§ ABOUT THIS EXERCISE
Scan the listing below and copy each line holding the word "page".

++++++

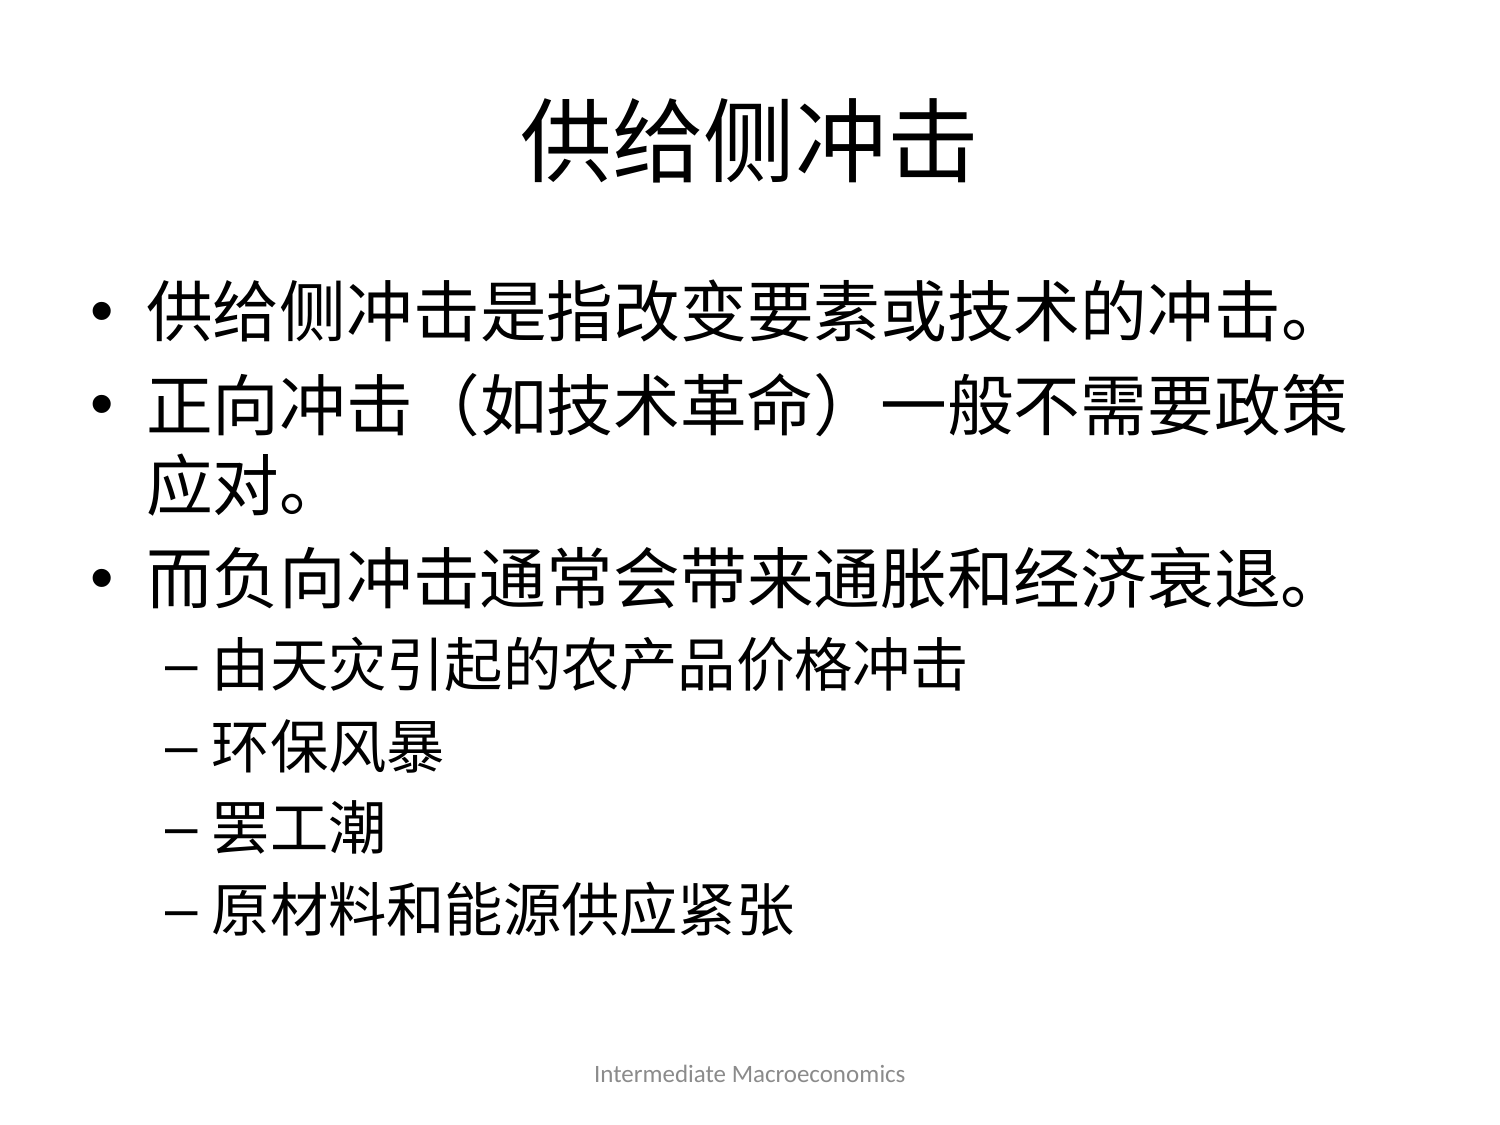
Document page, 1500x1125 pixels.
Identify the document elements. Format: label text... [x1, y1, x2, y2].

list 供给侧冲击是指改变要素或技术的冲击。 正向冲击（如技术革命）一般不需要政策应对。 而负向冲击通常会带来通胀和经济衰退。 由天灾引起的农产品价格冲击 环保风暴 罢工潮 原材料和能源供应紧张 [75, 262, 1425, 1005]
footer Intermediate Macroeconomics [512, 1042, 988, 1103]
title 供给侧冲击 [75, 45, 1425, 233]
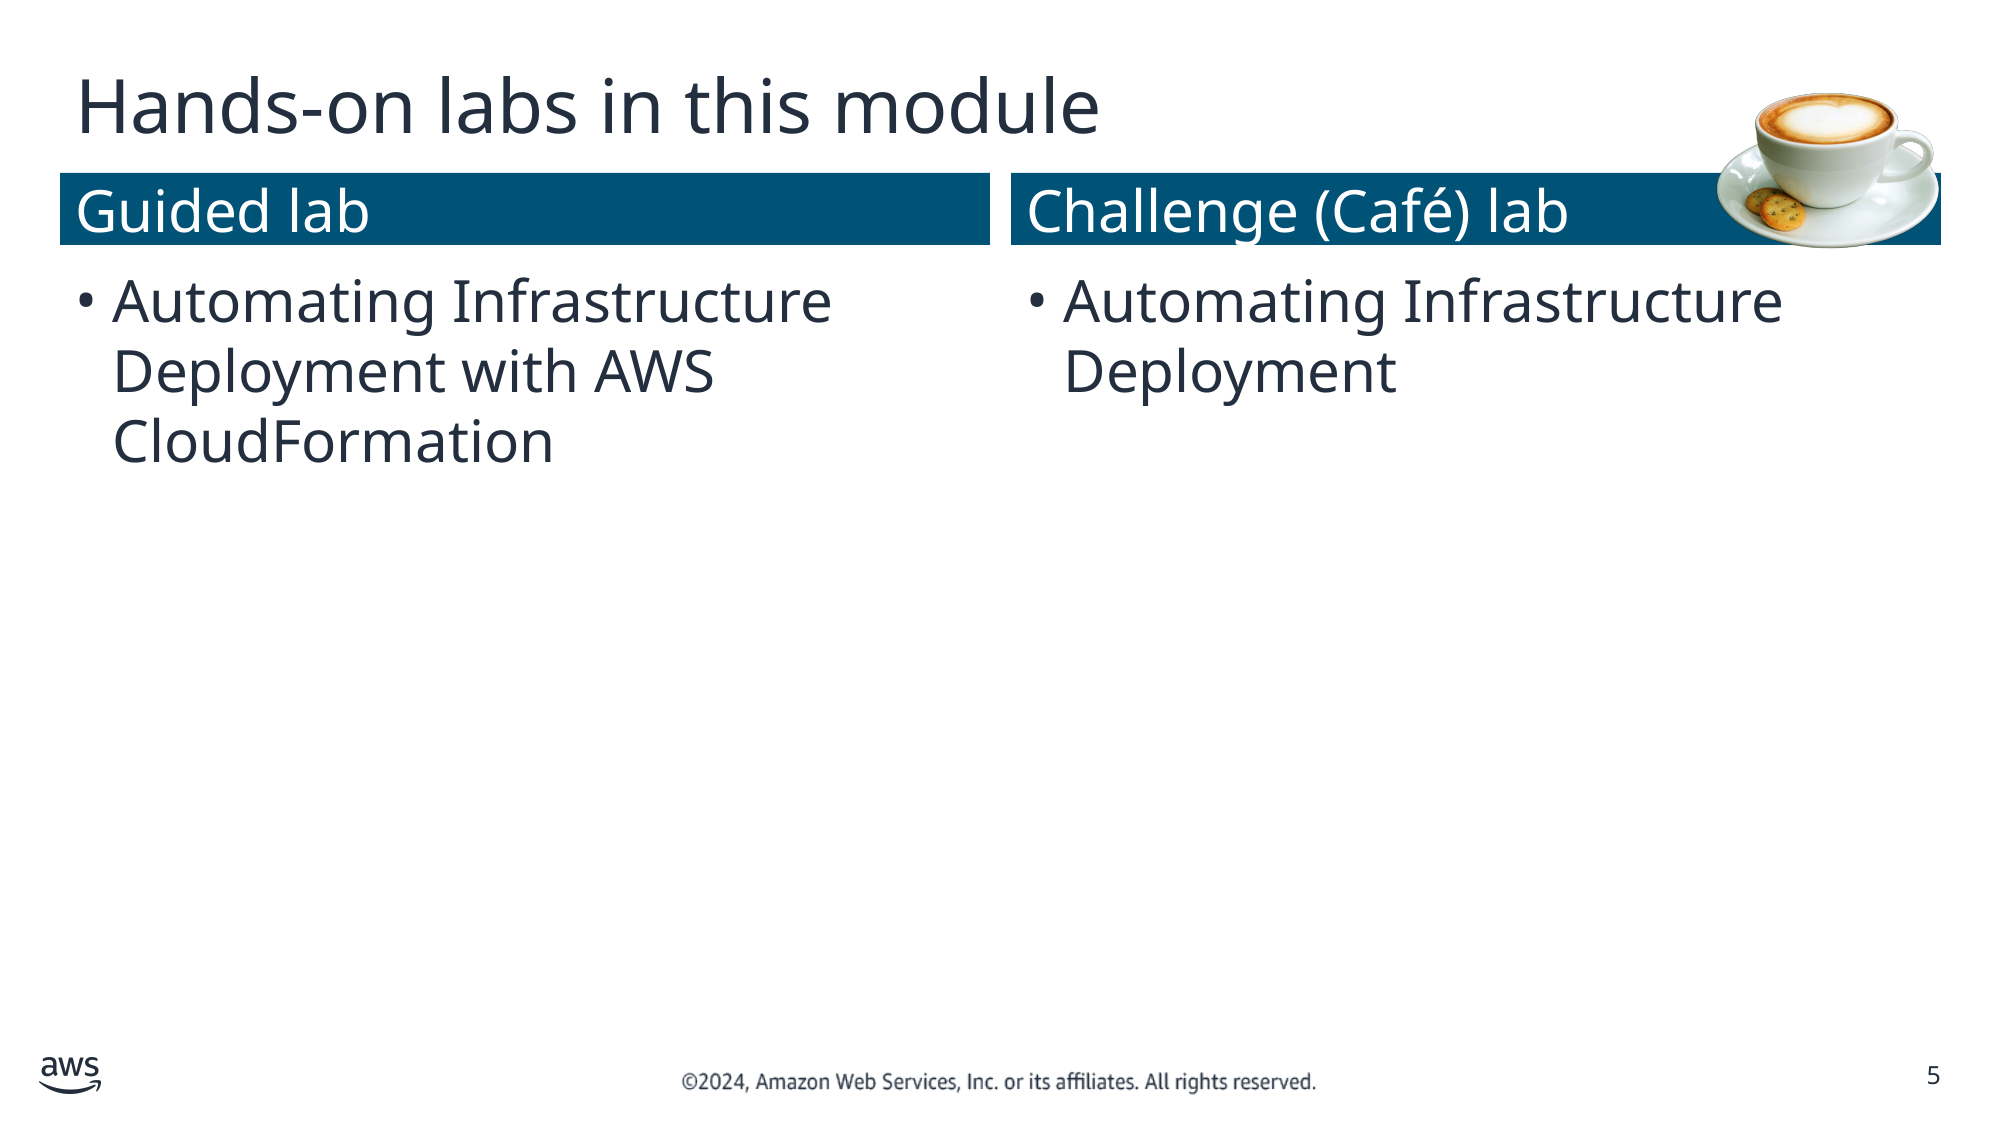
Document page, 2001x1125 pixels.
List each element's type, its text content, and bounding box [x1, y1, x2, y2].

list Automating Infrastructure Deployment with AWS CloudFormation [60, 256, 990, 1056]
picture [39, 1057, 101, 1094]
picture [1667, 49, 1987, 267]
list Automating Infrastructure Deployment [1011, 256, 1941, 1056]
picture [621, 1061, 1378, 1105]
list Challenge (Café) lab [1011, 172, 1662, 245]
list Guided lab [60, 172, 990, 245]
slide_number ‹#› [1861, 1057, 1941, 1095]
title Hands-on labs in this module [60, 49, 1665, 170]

++++++

§ ANSWER TO THE EXERCISE
Document page, 1500x1125 pixels.
Document page, 2001x1125 pixels.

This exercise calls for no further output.